# [DÉTAILS DE L'EXERCICE]
Recopiez ces lignes telles quelles, en commençant à la ligne qui contient « What is the » et en allant jusqu'à la fin des enregistrements.

# [DONNÉES D'ENTRÉE]
.....
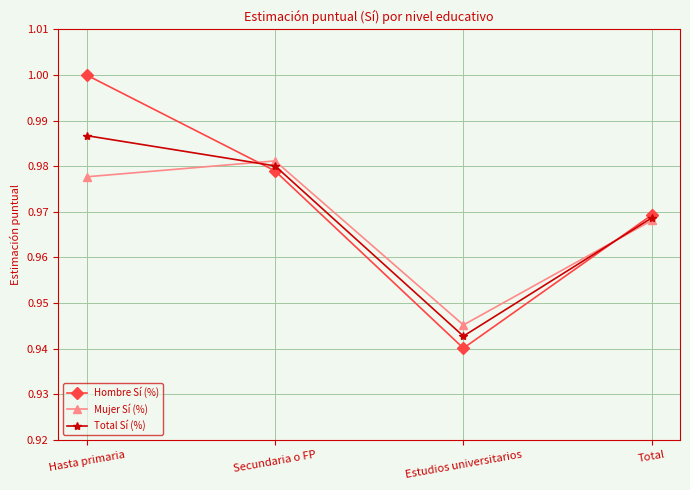

At how many categories does at least one series exceed 0?

4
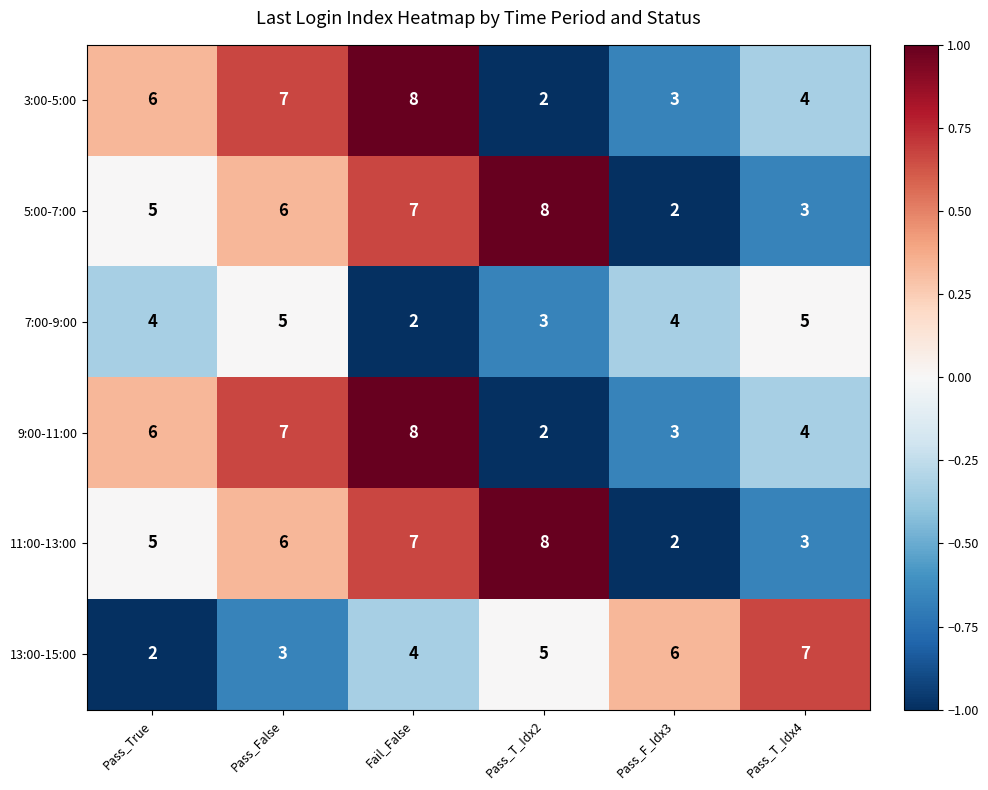

Which series changed the most between Pass_False and Pass_T_Idx4?

13:00-15:00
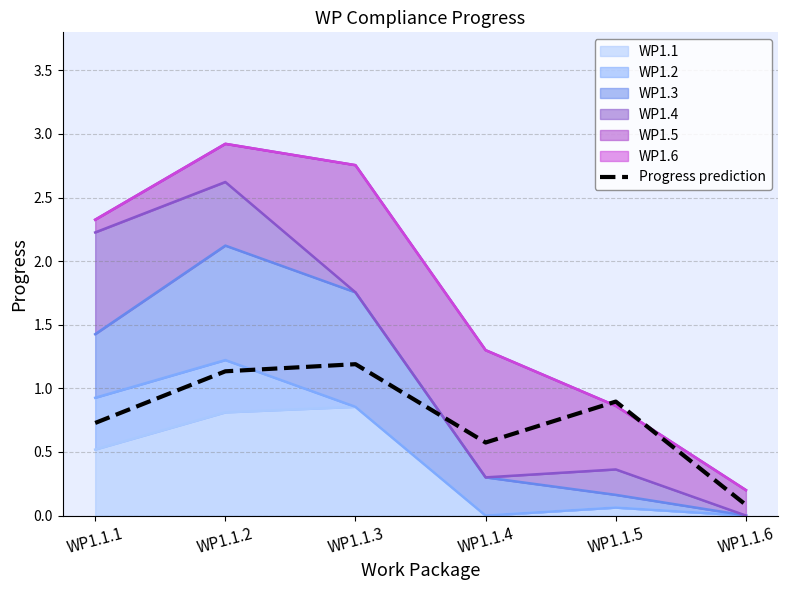

What is the sum of the values at WP1.1.6 and WP1.1.2?

1.2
.....
# [SOLUTION DE L'EXERCICE]
What is the sum of the values at WP1.1.6 and WP1.1.2?

1.2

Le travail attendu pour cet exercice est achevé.